Black and Tarry - The most common cause of black and tarry poop is from taking iron supplements or a medication containing bismuth, such as Pepto-Bismol. However, it could mean you’re losing blood somewhere in your gastrointestinal tract, such as in the stomach or small intestine.
Oily or greasy stools - If you have poop that appears oily, has a greasy consistency and is difficult to flush, it could be a signal that your body is not able to properly digest fat. The consistency changes could be caused by an infection, nutrients not being digested due to celiac disease or a problem with the pancreas, such as pancreatic cancer or pancreatitis.
There’s no toilet like home. It’s a fact. However exciting a holiday trip can be, your gut seems to know when its back in it’s comfortable, natural surroundings.

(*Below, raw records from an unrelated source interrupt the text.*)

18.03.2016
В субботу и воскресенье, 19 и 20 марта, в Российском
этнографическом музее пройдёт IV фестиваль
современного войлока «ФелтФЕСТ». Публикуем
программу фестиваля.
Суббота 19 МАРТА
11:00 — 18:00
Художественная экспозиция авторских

The reason our bowel movements can change so drastically while we are away can be down to the lack of gut friendly food and drink we may consume on our hols, as well as unfamiliar bacteria in new environments throwing out our gut microbiomes. Jet lag can play a part in an upset system to an upset routine. We are creatures of comfort after all. We are sensory human beings and in turn we are affected by seen and unseen states of change. The moment we waltz back through our safety threshold can immediately trigger a relaxation response in the comfort of our own homes which activates the hallelujah moment of the returnee’s release! This change in movement isn’t just contained to holidays or factors abroad. I’m sure all of us can remember an over-nighter that kept us on edge. There is much more to our toilet habits than we can ever understand in the atmosphere stimulated around us.
Water and fibre, coupled with a balanced diet seem to be the best medicine for our bowels, as well as reducing alcohol, smoking and stress. Make sure you contact your doctor if you are in any doubt, especially if you have any blood in your stool.
Plus don’t forget….exercise helps your system get mobile and responsive!!!
I never really think about it as it usually occurs after my early morning coffee and before a run. The only time I do notice a change is when the surroundings aren’t so familiar, which is crazy..I guess "home is where the loo is”.
Since lock down, I have experienced more of a normal routine with less stress and travelling, which has definitely had a positive impact on my body. Over the years of being constantly on the road in different countries and cities for work, I definitely feel I have had an irritable bowel. I take a turmeric tablet every day which is supposed to be good for inflammation. Ginger tea is also good for making things run smoothly.